== SOURCE DATA ==
- - - - - - -
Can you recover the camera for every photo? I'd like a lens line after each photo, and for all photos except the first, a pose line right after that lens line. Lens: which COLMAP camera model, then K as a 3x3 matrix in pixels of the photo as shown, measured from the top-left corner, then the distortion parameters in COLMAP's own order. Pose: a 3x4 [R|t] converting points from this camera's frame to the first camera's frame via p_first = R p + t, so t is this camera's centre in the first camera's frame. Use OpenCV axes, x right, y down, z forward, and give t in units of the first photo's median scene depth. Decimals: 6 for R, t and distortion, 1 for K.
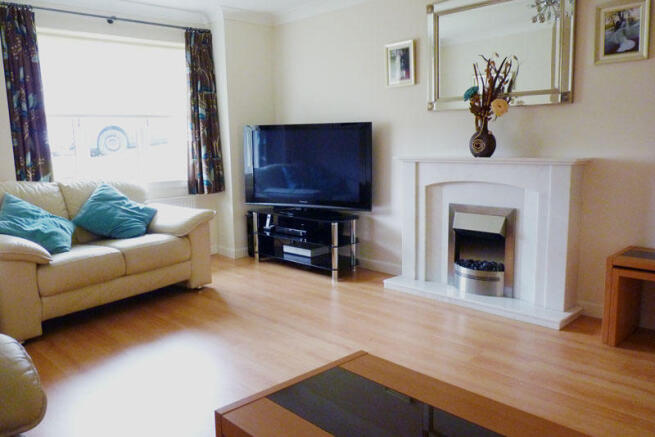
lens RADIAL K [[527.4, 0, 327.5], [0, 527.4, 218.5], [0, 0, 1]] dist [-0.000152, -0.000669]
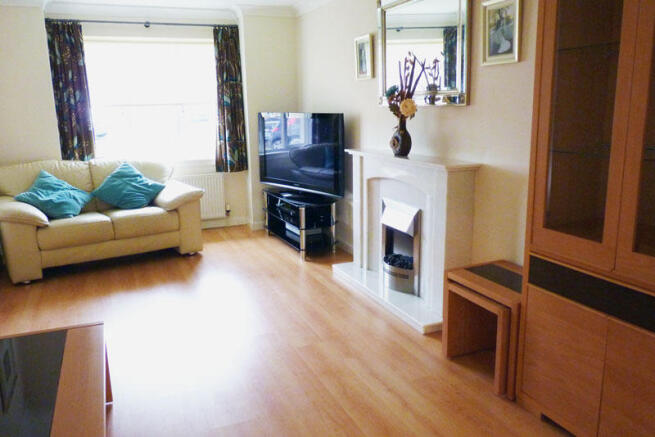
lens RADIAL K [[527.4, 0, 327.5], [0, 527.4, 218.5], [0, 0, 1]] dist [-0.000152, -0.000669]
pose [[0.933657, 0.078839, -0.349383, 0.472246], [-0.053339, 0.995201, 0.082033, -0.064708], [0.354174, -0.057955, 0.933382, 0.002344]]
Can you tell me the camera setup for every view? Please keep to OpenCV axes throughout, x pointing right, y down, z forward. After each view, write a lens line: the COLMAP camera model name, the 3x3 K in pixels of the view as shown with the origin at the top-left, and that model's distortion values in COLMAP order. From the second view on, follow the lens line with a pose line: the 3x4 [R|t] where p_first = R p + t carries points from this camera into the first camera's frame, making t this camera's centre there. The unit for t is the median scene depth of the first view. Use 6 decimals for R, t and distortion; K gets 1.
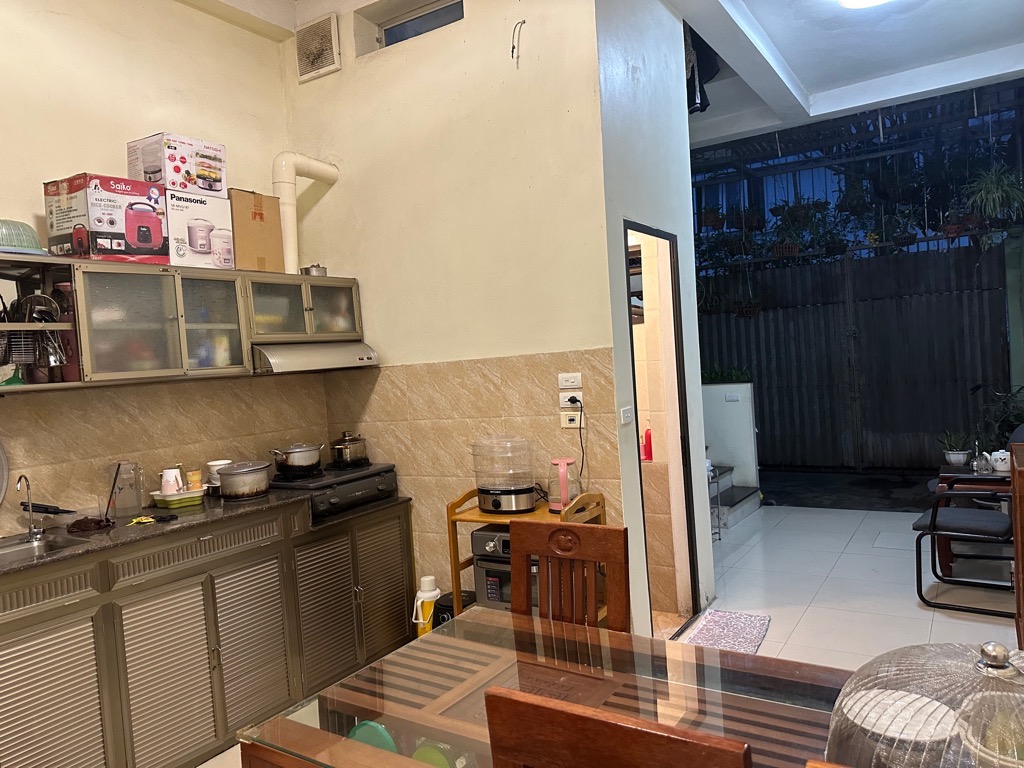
- - - - - - -
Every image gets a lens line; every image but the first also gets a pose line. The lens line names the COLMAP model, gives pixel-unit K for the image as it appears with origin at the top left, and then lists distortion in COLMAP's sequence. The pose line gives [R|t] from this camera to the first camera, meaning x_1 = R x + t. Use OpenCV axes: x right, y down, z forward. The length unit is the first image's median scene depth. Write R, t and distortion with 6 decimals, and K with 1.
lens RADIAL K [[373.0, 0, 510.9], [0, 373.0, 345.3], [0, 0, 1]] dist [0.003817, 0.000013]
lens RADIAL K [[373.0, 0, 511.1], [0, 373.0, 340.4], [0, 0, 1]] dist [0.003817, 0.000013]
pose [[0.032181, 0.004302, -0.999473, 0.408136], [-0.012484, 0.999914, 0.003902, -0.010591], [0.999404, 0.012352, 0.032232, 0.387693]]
- - - - - - -
== TASK INSTRUCTIONS ==
Swap "camera model" for "camera type" in the lines starting with the line that contains "Can you recover" and going on through the line that contains "-0.057955, 0.933382, 0.002344]]". Give back only those lines, unchanged otherwise, and leave the pictures out.

== RESULT OF THE TASK ==
Can you recover the camera for every photo? I'd like a lens line after each photo, and for all photos except the first, a pose line right after that lens line. Lens: which COLMAP camera type, then K as a 3x3 matrix in pixels of the photo as shown, measured from the top-left corner, then the distortion parameters in COLMAP's own order. Pose: a 3x4 [R|t] converting points from this camera's frame to the first camera's frame via p_first = R p + t, so t is this camera's centre in the first camera's frame. Use OpenCV axes, x right, y down, z forward, and give t in units of the first photo's median scene depth. Decimals: 6 for R, t and distortion, 1 for K.
lens RADIAL K [[527.4, 0, 327.5], [0, 527.4, 218.5], [0, 0, 1]] dist [-0.000152, -0.000669]
lens RADIAL K [[527.4, 0, 327.5], [0, 527.4, 218.5], [0, 0, 1]] dist [-0.000152, -0.000669]
pose [[0.933657, 0.078839, -0.349383, 0.472246], [-0.053339, 0.995201, 0.082033, -0.064708], [0.354174, -0.057955, 0.933382, 0.002344]]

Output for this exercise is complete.